The sweet spot seems to be at around a 'pro' score of 92, with Pere Ventura winning under this simulation. This is highly dependent on our translation, however. If I had to guess, I would suspect that the Hoi Polloi rating will have mean value somewhat higher than 5, with a definite saturation at 10. Participant's tastes are likely attuned to what they have experienced in the past, so a better SWAG would be to estimate their 'pro' rated history, then map it to a (truncated) normal with mean 6 and standard deviation of 2.5, say. I won't tip my hand, but I am in no way tempted to spend more than 15 bucks on a bottle here.

## What else

I should note that the experimental design here is very suspect.

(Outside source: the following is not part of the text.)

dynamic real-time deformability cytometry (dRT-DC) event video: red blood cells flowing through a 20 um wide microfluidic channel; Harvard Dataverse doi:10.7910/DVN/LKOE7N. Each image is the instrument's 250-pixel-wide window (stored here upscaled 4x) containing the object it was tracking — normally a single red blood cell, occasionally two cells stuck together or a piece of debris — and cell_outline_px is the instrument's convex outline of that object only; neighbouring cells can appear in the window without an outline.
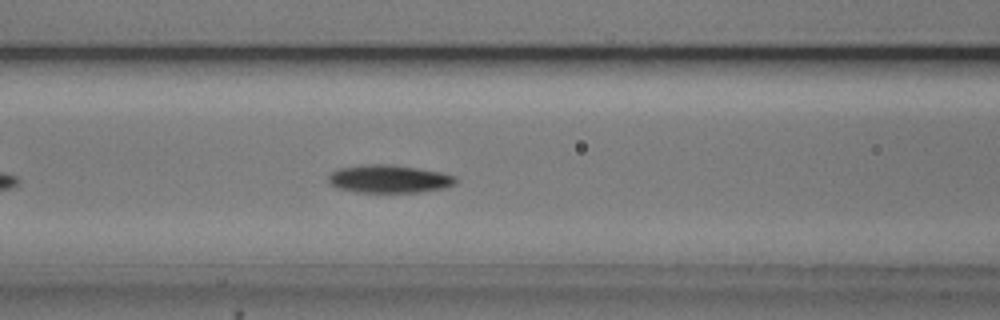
{"species": "common noctule bat (a hibernating species)", "species_latin": "Nyctalus noctula", "temperature_condition": "cold", "stored_images_in_passage": 33, "camera_frame_rate_fps": 3000, "um_per_image_px": 0.085, "animal": {"sex": "male", "body_mass_g": 20.5, "forearm_length_mm": 52.5}, "frame": {"image": 1, "passage_image": 10, "time_ms": 3.0, "image_size_px": [1000, 320], "cell_outline_px": [[456, 184], [444, 188], [420, 192], [356, 192], [340, 188], [332, 184], [328, 180], [328, 176], [336, 168], [360, 164], [388, 164], [444, 172], [456, 176]], "centroid_in_image_um": [33.09, 15.19], "position_along_channel_um": 133.5, "area_um2": 20.87}, "authors_computed_cell_mechanics": {"area_um2": 20.23, "velocity_mm_per_s": 3.7192, "shape_relaxation_time_tau1_ms": 2.403, "shape_relaxation_time_tau2_ms": null, "deformation_change_tau1": 0.1157, "deformation_change_tau2": null}}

The tasting is not even single blind. There seem to be very few controls. Heck, most people will shift their ratings up when they get a little tipsy, so you get a head start if you show up an hour late. I am no expert in market research, but I have conducted this kind of experiment in the past, using a much different protocol and analysis. But that is a story for another time.